__YOUR TASK__:
Reproduce every one of the following lines exactly, keeping each line's wording, spelling, punctuation, and order unchanged.
------------
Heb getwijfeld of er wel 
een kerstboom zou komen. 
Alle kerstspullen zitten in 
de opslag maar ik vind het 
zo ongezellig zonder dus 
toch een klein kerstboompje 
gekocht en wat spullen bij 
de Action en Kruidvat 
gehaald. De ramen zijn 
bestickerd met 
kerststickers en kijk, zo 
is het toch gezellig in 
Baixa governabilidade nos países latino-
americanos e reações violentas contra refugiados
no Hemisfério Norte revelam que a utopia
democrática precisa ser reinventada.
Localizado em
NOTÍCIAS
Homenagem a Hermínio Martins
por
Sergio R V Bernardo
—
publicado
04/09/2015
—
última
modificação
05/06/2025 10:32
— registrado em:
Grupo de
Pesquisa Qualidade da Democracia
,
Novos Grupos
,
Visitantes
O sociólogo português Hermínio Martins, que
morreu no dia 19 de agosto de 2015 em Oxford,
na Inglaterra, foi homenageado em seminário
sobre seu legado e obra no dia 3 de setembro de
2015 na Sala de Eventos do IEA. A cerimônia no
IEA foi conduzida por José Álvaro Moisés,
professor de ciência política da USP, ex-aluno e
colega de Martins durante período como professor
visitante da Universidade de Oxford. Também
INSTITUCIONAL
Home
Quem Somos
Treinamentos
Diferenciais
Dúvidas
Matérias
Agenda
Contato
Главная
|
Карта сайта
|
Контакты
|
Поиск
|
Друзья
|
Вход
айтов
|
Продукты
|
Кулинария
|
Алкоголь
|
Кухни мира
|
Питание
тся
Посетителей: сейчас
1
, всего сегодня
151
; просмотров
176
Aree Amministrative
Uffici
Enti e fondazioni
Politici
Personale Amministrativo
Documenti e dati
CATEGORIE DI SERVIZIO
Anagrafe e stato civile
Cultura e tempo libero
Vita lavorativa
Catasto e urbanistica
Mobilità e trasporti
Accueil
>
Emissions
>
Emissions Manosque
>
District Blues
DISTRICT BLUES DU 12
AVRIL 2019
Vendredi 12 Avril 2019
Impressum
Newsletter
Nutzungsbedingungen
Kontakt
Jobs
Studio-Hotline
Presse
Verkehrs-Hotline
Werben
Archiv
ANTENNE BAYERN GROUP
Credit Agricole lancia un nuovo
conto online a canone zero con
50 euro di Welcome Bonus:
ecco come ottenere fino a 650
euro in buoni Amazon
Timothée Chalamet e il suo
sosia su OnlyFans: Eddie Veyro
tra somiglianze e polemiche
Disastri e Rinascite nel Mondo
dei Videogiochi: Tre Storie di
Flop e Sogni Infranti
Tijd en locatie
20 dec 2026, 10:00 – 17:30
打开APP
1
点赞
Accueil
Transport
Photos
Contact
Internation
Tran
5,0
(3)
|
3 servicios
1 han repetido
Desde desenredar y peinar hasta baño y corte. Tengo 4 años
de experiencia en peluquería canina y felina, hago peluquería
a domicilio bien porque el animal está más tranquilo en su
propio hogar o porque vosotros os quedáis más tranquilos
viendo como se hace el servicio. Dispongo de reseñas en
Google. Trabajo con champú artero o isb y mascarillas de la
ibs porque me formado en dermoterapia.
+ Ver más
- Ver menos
------------
__EXERCISE RESPONSE__:
Heb getwijfeld of er wel 
een kerstboom zou komen. 
Alle kerstspullen zitten in 
de opslag maar ik vind het 
zo ongezellig zonder dus 
toch een klein kerstboompje 
gekocht en wat spullen bij 
de Action en Kruidvat 
gehaald. De ramen zijn 
bestickerd met 
kerststickers en kijk, zo 
is het toch gezellig in 
Baixa governabilidade nos países latino-
americanos e reações violentas contra refugiados
no Hemisfério Norte revelam que a utopia
democrática precisa ser reinventada.
Localizado em
NOTÍCIAS
Homenagem a Hermínio Martins
por
Sergio R V Bernardo
—
publicado
04/09/2015
—
última
modificação
05/06/2025 10:32
— registrado em:
Grupo de
Pesquisa Qualidade da Democracia
,
Novos Grupos
,
Visitantes
O sociólogo português Hermínio Martins, que
morreu no dia 19 de agosto de 2015 em Oxford,
na Inglaterra, foi homenageado em seminário
sobre seu legado e obra no dia 3 de setembro de
2015 na Sala de Eventos do IEA. A cerimônia no
IEA foi conduzida por José Álvaro Moisés,
professor de ciência política da USP, ex-aluno e
colega de Martins durante período como professor
visitante da Universidade de Oxford. Também
INSTITUCIONAL
Home
Quem Somos
Treinamentos
Diferenciais
Dúvidas
Matérias
Agenda
Contato
Главная
|
Карта сайта
|
Контакты
|
Поиск
|
Друзья
|
Вход
айтов
|
Продукты
|
Кулинария
|
Алкоголь
|
Кухни мира
|
Питание
тся
Посетителей: сейчас
1
, всего сегодня
151
; просмотров
176
Aree Amministrative
Uffici
Enti e fondazioni
Politici
Personale Amministrativo
Documenti e dati
CATEGORIE DI SERVIZIO
Anagrafe e stato civile
Cultura e tempo libero
Vita lavorativa
Catasto e urbanistica
Mobilità e trasporti
Accueil
>
Emissions
>
Emissions Manosque
>
District Blues
DISTRICT BLUES DU 12
AVRIL 2019
Vendredi 12 Avril 2019
Impressum
Newsletter
Nutzungsbedingungen
Kontakt
Jobs
Studio-Hotline
Presse
Verkehrs-Hotline
Werben
Archiv
ANTENNE BAYERN GROUP
Credit Agricole lancia un nuovo
conto online a canone zero con
50 euro di Welcome Bonus:
ecco come ottenere fino a 650
euro in buoni Amazon
Timothée Chalamet e il suo
sosia su OnlyFans: Eddie Veyro
tra somiglianze e polemiche
Disastri e Rinascite nel Mondo
dei Videogiochi: Tre Storie di
Flop e Sogni Infranti
Tijd en locatie
20 dec 2026, 10:00 – 17:30
打开APP
1
点赞
Accueil
Transport
Photos
Contact
Internation
Tran
5,0
(3)
|
3 servicios
1 han repetido
Desde desenredar y peinar hasta baño y corte. Tengo 4 años
de experiencia en peluquería canina y felina, hago peluquería
a domicilio bien porque el animal está más tranquilo en su
propio hogar o porque vosotros os quedáis más tranquilos
viendo como se hace el servicio. Dispongo de reseñas en
Google. Trabajo con champú artero o isb y mascarillas de la
ibs porque me formado en dermoterapia.
+ Ver más
- Ver menos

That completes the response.